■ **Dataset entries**
┌──
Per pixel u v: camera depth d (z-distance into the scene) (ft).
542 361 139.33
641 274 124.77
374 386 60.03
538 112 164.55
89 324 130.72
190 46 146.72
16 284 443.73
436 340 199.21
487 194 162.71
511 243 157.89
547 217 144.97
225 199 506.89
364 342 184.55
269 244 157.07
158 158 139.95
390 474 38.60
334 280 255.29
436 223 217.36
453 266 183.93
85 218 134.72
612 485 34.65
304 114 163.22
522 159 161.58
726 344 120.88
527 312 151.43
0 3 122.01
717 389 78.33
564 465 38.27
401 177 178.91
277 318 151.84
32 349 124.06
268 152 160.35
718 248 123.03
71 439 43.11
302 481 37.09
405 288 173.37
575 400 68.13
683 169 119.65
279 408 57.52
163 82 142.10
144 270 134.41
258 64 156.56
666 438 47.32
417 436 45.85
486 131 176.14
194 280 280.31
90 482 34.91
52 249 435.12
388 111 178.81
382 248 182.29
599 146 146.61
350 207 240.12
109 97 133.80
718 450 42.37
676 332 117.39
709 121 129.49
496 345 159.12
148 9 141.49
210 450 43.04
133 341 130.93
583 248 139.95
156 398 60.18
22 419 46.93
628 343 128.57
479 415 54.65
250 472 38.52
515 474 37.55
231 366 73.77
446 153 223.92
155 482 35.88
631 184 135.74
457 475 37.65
└──
■ **PROBLEM DETAILS**
When you reach the line that contains "390 474 38.60", stop; output it and every line before it from the start of the data, exactly as written.

■ **FINISHED EXERCISE**
Per pixel u v: camera depth d (z-distance into the scene) (ft).
542 361 139.33
641 274 124.77
374 386 60.03
538 112 164.55
89 324 130.72
190 46 146.72
16 284 443.73
436 340 199.21
487 194 162.71
511 243 157.89
547 217 144.97
225 199 506.89
364 342 184.55
269 244 157.07
158 158 139.95
390 474 38.60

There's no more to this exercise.